Detection thresholds for four different fatty stimuli are associated with increased dietary intake of processed high-caloric food

BMI-specific differences in food choice and energy intake have been suggested to modulate taste perception. However, associations between body composition and fat taste sensitivity are controversial. The objective of this study was to examine the association between body composition, dietary intake and detection thresholds of four fatty stimuli (oleic acid, paraffin oil, canola oil, and canola oil spiked with oleic acid) that could be perceived via gustatory and/or textural cues. In 30 participants, fat detection thresholds were determined in a repeated measurements design over twelve days.

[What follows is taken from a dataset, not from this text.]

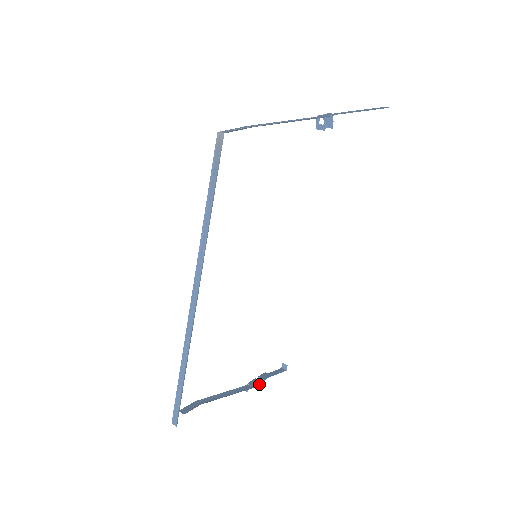
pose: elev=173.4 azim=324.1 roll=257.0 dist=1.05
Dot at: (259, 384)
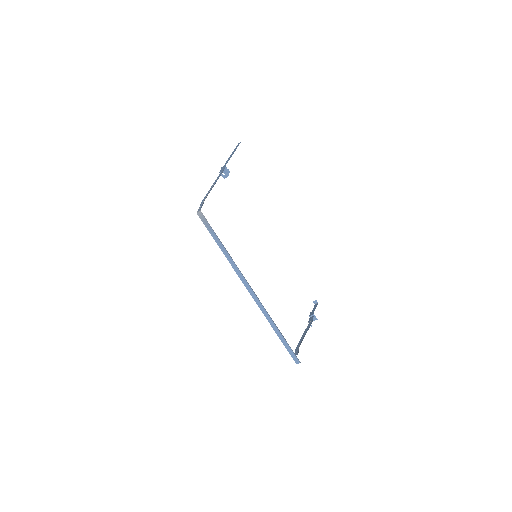
Dot at: (313, 319)
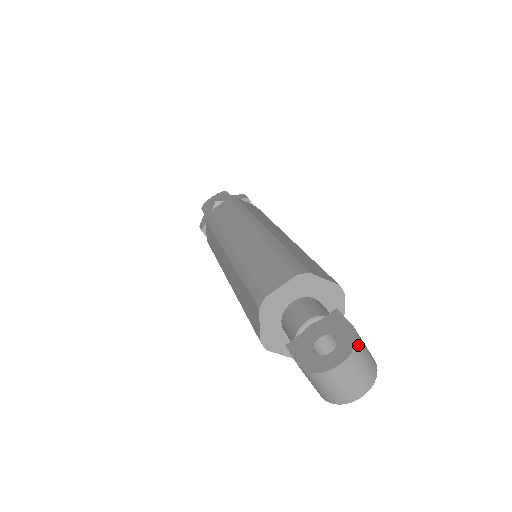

Weight status was examined by measuring the participants' BMI, waist circumference and waist-to-hip ratio. The habitual food intake was assessed via several questionnaires and twelve, non-consecutive 24-hour food diaries. In this study, a negative correlation was found between fat detection thresholds and the intake of food rich in vitamins and fibre. Moreover, a positive correlation was identified between the intake of high-fat food and fat detection thresholds. No differences in fat detection thresholds were observed due to variations in BMI or waist-to-hip ratio. These findings indicate that a regular intake of fatty foods might decrease an individuals' perceptual response to fats which might lead to excess fat intake on the long term.

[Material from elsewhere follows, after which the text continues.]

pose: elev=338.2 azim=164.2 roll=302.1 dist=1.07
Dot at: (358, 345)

Oil Perception-Detection Thresholds for Varying Fatty Stimuli and Inter-individual Differences

Multiple lines of research have demonstrated that humans can perceive fat in the form of free fatty acids (FFAs). However, the dietary concentration of FFAs is generally very low and fat is mainly consumed as triacylglycerol (TAG). The aim of this study was to examine the perception of different fatty stimuli and possible associations between them. Therefore, detection thresholds for 4 fatty stimuli (oleic acid [FFA], paraffin oil [mixture of hydrocarbon molecules], canola oil [TAG-rich], and canola oil spiked with oleic acid [rich in TAGs and FFAs]) were determined in 30 healthy participants. Additionally, inter-individual differences in fat perception were examined. It was observed that oleic acid was perceivable at significantly lower concentrations than all other stimuli (P < 0.001). Similarly, canola oil with oleic acid was detectable at lower concentrations than canola oil alone (P < 0.001). Moreover, canola oil detection thresholds were significantly lower than paraffin oil detection thresholds (P = 0.017). Participants who were sensitive for low concentrations for oleic acid showed lower detection thresholds for canola oil with and without oleic acid, compared with participants that were less sensitive for oleic acid. The results of this study demonstrate that the higher the concentrations of FFAs in the stimuli, the lower the individual fat detection threshold. Moreover, participants being sensitive for lower concentrations of FFAs are also more likely to detect low concentrations of TAG-rich fats as it is found in the human diet.